EXERCISES TO COMPLETE:
a) In the Sectigo compliance thread, on what date does Ben Wilson say he will call up the issue to close it?
b) Write the next part of the Sectigo compliance thread, starting after its final sentence.

##### SELECTION

I can understand this is a complex topic, but I had hoped Comment #9 was an opener to be followed up with actual substance. It seems Sectigo is spending a lot of time thinking about things, but it's not clear that there is any improved understanding or clear committments to improve that can be quantified. "We're getting better" is something that is neither here nor there in terms of substance.

The issue that you touched on is that there are an ineffable set of compliance issues in Sectigo's infrastructure, and concrete steps, like an analysis of all the code in the issuance pipeline, an examination of all conditional flows and branches against compliance requirements, or a concrete plan to replace the legacy will not be forthcoming.

I get that the "unknown unknown" bugs are hard to know beforehand, and hindsight is 20-20, but my hope would have been a more systemic evaluation of the systems, especially validation systems, to make sure Sectigo has a clear and unambiguous understanding of every flow, branch, and error condition in its domain validation pipeline, and ensured that they comply.

I'm setting N-I for Ben, because while I think this is still something important for Sectigo to implement, I'm not optimistic it would or could be done "soon", even if it should already have been done, and I don't think it needs to block closing this issue.

Flags: needinfo?(bwilson)

Ben Wilson

Comment 14

•

4 years ago

I agree with Ryan's observations. I'll call this up next Wed. 14-Apr-2021 to close this, but I'd urge Sectigo to continue a diligent effort to simplify and modernize its technical operations and implement best practices in system development.

Tim Callan

Assignee

Comment 15

•

4 years ago

I certainly didn't mean to suggest that Sectigo is not systematically analyzing our processes and code.  We have been doing so in one form or another since we broke free from Comodo.

Rather, the challenge with a question like that in comment #3 is how to capture and explain it all.  We have many functions with their own flavors of expertise, with their own missions, criteria, and focal areas.  For example, our head of security is heavily focused on how to prevent penetration of our systems, but he’s not thinking about authentication procedures.  While for our head of authentication it’s the opposite.  A leader in product management, development, customer service, or infrastructure – to name a few – will each have a different perspective on what we are doing to improve quality, accuracy, and consistency.  Ask about the initiatives they are driving or find important, and each will give you a somewhat different answer.  None of them will be wrong.  It’s just that for any large technology organization, the answer to such questions is very, very complex.

##########
##### DATASET CONTENT

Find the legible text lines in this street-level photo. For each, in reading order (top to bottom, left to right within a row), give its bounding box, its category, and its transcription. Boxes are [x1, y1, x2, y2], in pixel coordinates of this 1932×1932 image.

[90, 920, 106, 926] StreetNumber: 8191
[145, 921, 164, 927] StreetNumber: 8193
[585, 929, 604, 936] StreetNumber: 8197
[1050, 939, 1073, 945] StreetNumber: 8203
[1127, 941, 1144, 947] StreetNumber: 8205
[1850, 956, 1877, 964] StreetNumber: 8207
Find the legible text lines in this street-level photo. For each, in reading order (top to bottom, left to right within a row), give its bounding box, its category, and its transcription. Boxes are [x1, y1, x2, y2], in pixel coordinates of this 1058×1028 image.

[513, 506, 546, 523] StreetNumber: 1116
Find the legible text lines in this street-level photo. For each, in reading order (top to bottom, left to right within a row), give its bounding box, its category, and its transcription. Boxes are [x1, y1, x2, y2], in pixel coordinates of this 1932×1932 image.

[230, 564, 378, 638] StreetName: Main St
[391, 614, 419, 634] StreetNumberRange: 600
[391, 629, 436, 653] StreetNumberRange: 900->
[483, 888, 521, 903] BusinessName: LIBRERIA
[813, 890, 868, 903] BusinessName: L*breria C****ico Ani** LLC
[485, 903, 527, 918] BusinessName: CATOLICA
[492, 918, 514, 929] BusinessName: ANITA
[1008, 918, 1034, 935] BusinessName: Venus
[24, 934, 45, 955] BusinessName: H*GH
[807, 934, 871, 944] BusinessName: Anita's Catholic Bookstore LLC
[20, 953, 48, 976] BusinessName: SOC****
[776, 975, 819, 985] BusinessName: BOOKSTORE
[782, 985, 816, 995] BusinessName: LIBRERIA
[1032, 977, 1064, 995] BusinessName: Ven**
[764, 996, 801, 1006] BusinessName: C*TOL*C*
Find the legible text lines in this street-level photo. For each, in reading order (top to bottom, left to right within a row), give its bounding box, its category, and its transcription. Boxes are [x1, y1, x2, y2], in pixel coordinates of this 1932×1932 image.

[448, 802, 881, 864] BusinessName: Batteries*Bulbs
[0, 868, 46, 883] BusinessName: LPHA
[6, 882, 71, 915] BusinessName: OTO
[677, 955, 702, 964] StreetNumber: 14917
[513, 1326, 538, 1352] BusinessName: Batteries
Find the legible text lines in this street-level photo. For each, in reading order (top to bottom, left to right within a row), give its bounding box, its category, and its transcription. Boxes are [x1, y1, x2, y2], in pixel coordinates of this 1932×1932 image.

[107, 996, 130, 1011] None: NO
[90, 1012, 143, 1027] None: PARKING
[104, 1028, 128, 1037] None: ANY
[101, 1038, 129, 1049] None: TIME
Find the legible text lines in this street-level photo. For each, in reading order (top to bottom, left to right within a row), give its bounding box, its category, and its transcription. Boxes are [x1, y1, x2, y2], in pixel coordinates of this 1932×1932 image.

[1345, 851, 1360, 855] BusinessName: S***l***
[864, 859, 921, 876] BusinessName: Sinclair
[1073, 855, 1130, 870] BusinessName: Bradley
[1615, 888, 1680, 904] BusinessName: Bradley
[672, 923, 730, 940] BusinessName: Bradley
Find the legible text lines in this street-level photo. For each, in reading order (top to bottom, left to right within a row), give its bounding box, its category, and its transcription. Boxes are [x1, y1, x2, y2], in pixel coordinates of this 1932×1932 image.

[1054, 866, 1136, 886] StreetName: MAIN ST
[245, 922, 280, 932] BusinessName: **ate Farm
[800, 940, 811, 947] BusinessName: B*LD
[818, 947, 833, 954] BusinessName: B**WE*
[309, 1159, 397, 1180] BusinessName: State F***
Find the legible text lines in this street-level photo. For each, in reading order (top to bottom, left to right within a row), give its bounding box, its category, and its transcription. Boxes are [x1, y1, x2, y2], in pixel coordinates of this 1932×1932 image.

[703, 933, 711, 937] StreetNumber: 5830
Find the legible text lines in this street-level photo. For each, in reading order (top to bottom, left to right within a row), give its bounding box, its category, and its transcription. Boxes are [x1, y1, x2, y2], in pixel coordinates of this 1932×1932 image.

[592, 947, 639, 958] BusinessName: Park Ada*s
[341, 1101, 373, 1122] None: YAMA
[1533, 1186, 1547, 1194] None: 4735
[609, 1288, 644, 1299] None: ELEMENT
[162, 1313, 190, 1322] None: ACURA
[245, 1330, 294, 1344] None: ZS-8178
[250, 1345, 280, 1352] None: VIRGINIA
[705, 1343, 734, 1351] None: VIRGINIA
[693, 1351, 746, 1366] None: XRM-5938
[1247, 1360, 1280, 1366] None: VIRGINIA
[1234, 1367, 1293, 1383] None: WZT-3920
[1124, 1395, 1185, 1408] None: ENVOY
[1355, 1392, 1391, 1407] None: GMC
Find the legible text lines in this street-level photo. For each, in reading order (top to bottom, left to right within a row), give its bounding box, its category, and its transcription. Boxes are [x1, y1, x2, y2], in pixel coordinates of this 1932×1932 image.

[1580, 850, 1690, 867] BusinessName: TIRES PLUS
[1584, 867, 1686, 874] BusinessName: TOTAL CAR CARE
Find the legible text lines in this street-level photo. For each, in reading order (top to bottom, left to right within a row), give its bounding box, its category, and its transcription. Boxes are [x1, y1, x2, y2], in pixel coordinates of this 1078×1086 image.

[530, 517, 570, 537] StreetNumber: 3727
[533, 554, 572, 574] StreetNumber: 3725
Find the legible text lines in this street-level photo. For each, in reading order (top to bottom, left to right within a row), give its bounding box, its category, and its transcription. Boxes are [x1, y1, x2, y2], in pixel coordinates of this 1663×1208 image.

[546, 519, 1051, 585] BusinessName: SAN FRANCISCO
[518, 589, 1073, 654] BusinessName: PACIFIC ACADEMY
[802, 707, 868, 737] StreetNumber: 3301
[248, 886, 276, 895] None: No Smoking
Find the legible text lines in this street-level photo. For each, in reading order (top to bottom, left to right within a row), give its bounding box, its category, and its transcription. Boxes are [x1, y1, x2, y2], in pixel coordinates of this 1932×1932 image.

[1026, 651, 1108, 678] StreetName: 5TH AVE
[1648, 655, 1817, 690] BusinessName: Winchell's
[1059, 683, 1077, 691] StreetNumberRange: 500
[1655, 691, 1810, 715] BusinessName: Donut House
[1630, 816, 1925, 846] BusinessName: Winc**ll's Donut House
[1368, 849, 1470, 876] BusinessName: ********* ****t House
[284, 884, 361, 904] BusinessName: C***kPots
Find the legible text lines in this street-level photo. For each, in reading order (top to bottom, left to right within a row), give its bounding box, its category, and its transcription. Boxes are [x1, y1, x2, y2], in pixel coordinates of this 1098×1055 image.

##########

PER-TASK ANSWERS:
a) Wednesday, 14-Apr-2021.

b)
When I tried to express that point at a high level, you found that dissatisfying.  In the case of bug 1698936 I wrote more than 700 words on what was a very narrow topic, which apparently was to the community’s satisfaction.  Perhaps I should have had the foresight to limit the scope of my response down to the specific matter of this bug: DCV.  Ryan, I see you have done so in comment #13, where you say, “my hope would have been a more systemic evaluation of the systems, especially validation systems, to make sure Sectigo has a clear and unambiguous understanding of every flow, branch, and error condition in its domain validation pipeline, and ensured that they comply” (emphasis mine).

So let’s take that angle instead.  I have secured roadmap commitment to conduct a full a review of our DCV components, software, and process.  This is a subset of the larger quality initiative I mentioned in paragraph 2 of this comment and in comment #9.  Think of this as a focusing and a reprioritization of our ongoing quality efforts rather than a new effort with new resources required.  These tasks include but may not be limited to:

conduct a fresh review of the current BRs, EV Guidelines, and browser root policies to confirm our current understanding of DCV rules
review each DCV method we use for compliance and effectiveness
deprecate any DCV method we find to be non-compliant (none expected) and revoke any affected certs
consider deprecating DCV methods that aren’t used frequently (for simplicity of code and ongoing quality maintenance)
consider adding DCV methods we don’t presently use, should we find good reason to do so
review for correctness all code that performs DCV checks
review all code that relates to reuse of previously performed DCV checks
look for opportunities to tidy up / simplify DCV-related code
report any BR violations discovered in the above and act on any affected certificates in the specified manner and timeline

As this does represent a reallocation of effort, we should consider all of the above to be in front of us.  I can’t tell you today how long it will take, but we’ll be breaking these up and tackling them in pieces, and we will report on incremental progress as it occurs.  We suggest leaving this bug open so that as we report on our progress, we can keep the full conversation in a single place.  For this particular bug we do request an exception to the guideline to report weekly, so we can all skip the “no new report” cadence.  We instead would like to report in here when we have new relevant information and of course to respond to the community’s comments.

Ben, is that acceptable?

Ben Wilson

Comment 16

•

4 years ago

Thanks, Tim.

Status: ASSIGNED → RESOLVED

Closed: 4 years ago

Flags: needinfo?(bwilson)

Resolution: --- → FIXED

Tim Callan

Assignee

Comment 17

•

4 years ago

We have established a project team to execute on the goals stated above. It consists of a project manager, the engineers working on tasks, Inigo Barreira, Nick France, and Rob Stradling. Team meetings occur weekly. We will target resolving one method per week, but we will give each method as much time as it needs for correct resolution.

This team will start with its initial review of the CA/Browser forum rules for DCV. We will be able to scrutinize them as we go deep on individual DCV methods.

Tim Callan

Assignee

Comment 18

•

4 years ago

The project team had its first meeting on April 27. The team reviewed all the current, allowed DCV methods. We have identified for consideration potential methods that are permitted in the BRs but not presently part of our included set of validation methods. The team assigned action items to begin reviewing DCV methods and code. I am expecting an update on Friday of this week and expect to follow up early next week with the results of that update.

Tim Callan

Assignee

Comment 19

•

4 years ago

For one of its first steps, the project team reviewed our CPS and discovered that we had not kept our list of supported DCV methods and their corresponding BR section numbers fully up to date. The team drafted an update which is presently in internal review.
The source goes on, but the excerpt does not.